Internet of Medical Things devices are making healthcare providers more susceptible to cyberattacks.
Even though these medical devices open a new world of possibilities for helping healthcare organizations provide better care, they are likely to be targeted by hackers, according to a new report from data security firm Irdeto.
In fact, 82 percent of Irdeto-surveyed healthcare organizations reported experiencing an IoT cyberattack.
Research found that operational downtime is the most common impact of a cyberattack, which in itself is likely to compromise patient safety, particularly for providers of critical care.
Healthcare organizations are well aware of the risks and where the key cyber security vulnerabilities exist within their infrastructures, but they do not necessarily have all the tools to address the vulnerabilities.

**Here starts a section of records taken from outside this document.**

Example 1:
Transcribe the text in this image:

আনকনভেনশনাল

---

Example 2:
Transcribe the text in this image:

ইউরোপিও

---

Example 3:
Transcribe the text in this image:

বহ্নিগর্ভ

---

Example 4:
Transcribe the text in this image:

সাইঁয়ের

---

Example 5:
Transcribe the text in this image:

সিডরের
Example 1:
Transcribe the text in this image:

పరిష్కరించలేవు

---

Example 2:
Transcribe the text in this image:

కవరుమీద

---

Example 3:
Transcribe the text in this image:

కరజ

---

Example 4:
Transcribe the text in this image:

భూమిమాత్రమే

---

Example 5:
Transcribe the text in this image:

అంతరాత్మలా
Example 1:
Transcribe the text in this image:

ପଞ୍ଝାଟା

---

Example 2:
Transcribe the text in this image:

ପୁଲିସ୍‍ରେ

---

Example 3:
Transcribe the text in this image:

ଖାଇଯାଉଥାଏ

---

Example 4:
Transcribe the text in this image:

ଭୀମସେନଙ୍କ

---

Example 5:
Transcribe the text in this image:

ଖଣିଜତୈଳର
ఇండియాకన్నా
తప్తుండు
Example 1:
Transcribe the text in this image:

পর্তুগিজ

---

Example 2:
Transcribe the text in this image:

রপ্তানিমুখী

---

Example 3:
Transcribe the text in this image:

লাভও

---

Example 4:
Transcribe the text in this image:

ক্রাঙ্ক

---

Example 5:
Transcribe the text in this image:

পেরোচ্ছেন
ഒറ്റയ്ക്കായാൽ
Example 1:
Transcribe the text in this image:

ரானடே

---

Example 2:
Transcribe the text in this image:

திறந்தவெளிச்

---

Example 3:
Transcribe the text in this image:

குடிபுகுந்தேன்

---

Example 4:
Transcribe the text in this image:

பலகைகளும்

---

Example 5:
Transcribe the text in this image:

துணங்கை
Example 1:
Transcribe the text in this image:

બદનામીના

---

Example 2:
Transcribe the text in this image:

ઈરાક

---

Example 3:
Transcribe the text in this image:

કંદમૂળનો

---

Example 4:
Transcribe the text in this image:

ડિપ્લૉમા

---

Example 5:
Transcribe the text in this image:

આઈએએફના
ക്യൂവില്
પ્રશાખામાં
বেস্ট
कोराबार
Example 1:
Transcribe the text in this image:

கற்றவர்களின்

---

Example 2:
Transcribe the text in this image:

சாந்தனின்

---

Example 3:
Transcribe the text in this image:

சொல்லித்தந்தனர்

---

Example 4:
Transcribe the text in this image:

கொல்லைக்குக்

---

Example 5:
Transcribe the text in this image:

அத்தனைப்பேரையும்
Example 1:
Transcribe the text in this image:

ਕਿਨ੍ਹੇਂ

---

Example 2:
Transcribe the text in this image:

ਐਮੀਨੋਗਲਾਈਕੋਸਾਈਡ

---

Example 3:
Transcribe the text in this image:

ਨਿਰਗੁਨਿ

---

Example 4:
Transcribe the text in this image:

The most vulnerabilities within provider organizations include the IT network, mobile devices and accompanying apps, and IoT devices, suggesting that network security is no longer enough to prevent significant damage so providers need to factor security at both the app and device level into their strategy.
Further, both device manufacturers and the users of Iot devices acknowledge they need to improve security. Failure to address vulnerabilities could result in an attack with an average financial impact of more than $340,000 according to the Irdeto survey.
“The benefits of connectivity in healthcare are clear for all to see, but this growth in connectivity brings vulnerabilities and hackers looking to steal sensitive medical data,” says Steeve Huin, vice president of strategic partnerships at Irdeto. “The industry is clearly aware of the cybersecurity issues it faces and it is now imperative that organizations up-skill and implement robust strategies to ensure patient safety and optimal care while preventing the extra costs that insurance companies must charge as a result of a cyberattack.”